Reducing gender inequalities and increasing women access to resources is essential to accelerate rural and agricultural development and to fight poverty.
Women represent about 43% of the working force in developing countries. The percentage varies between 20% in Latin American countries and almost 50% in eastern and south eastern Asia and Sub-Saharan Africa. The percentage of farms managed by women varies from 15/40% in Latin America, to 10/25% in Asia and 20/45% in Sub-Saharan Africa. However, compared to men, women farmers have always less access to productive resources and to essential services required to work. They have less chances of owing land or livestock. Less opportunities to access new technologies, less access to credit, other financial systems or expert advices. With respect to land, the number one vital good, data tell us that in north Africa and eastern Asia less of 5% of land owners are women. The percentage grows to 19% in south eastern Asia and in Latin America.

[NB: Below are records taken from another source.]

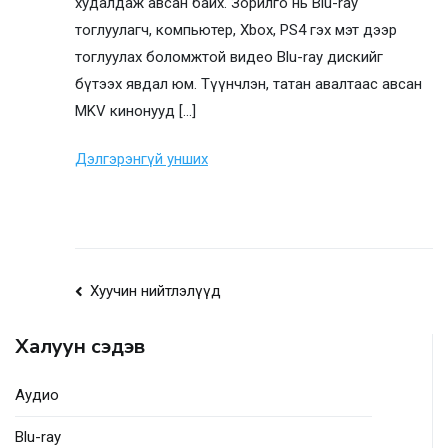
худалдаж авсан байх. Зорилго нь Blu-ray
тоглуулагч, компьютер, Xbox, PS4 гэх мэт дээр
тоглуулах боломжтой видео Blu-ray дискийг
бүтээх явдал юм. Түүнчлэн, татан авалтаас авсан
MKV кинонууд [...]
Дэлгэрэнгүй унших
Нийтлэлийн
Хуучин нийтлэлүүд
навигаци
Халуун сэдэв
Аудио
Blu-ray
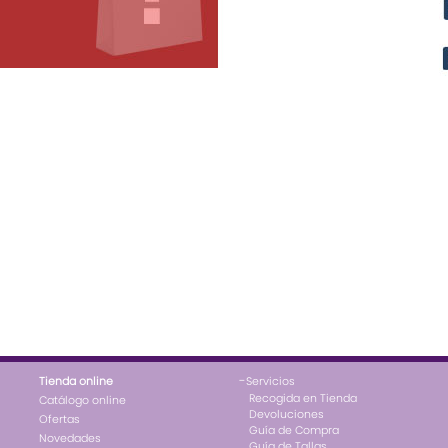
-
Tienda online
Servicios
Recogida en Tienda
Catálogo online
Devoluciones
Ofertas
Guía de Compra
Novedades
Guía de Tallas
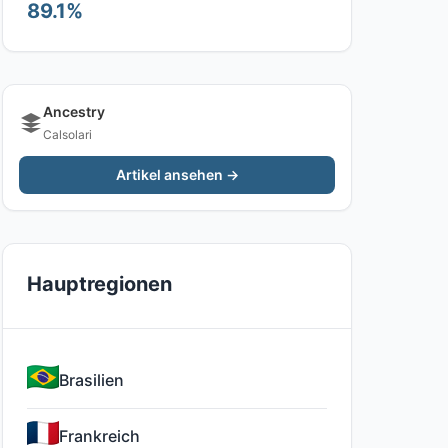
89.1%
Ancestry
Calsolari
Artikel ansehen →
Hauptregionen
Brasilien
Frankreich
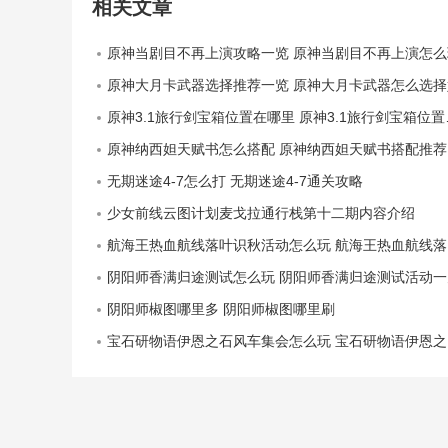
相关文章
原神当剧目不再上演攻略一览 原神当剧目不再上演怎么
原神大月卡武器选择推荐一览 原神大月卡武器怎么选择
原神3.1旅行剑宝箱位置在哪里 原神3.1旅行剑宝箱位置一览
原神纳西妲天赋书怎么搭配 原神纳西妲天赋书搭配推荐
无期迷途4-7怎么打 无期迷途4-7通关攻略
少女前线云图计划麦戈拉通行栈第十二期内容介绍
航海王热血航线落叶识秋活动怎么玩 航海王热血航线落叶识秋活动介绍
阴阳师香满归途测试怎么玩 阴阳师香满归途测试活动一
阴阳师椒图哪里多 阴阳师椒图哪里刷
宝石研物语伊恩之石风车集会怎么玩 宝石研物语伊恩之石风车集会全收集攻略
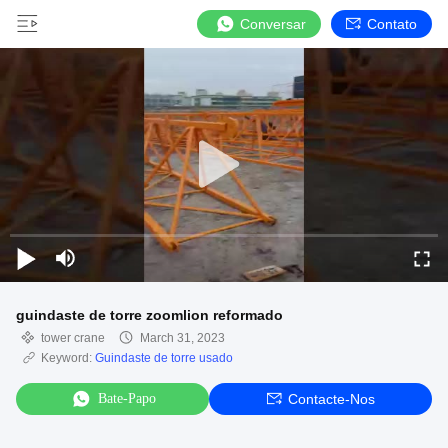
Conversar
Contato
guindaste de torre zoomlion reformado
tower crane
March 31, 2023
Keyword:
Guindaste de torre usado
Bate-Papo
Contacte-Nos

And that is not all of it: in addition of not usually owning the land, when women do own a farm, its dimension is on average smaller if compared to farms owned by men. Moreover, women have less machineries, less heads of cattle and they usually have  only small size animals. All these elements are also strictly connected with the level of education, which is still significantly lower for women, despite the efforts of the last decades to reduce this gap.
However, both in the south and in the north of the world, there are successful stories that show how women can guarantee as well as men – or even more – environmental sustainability and food security.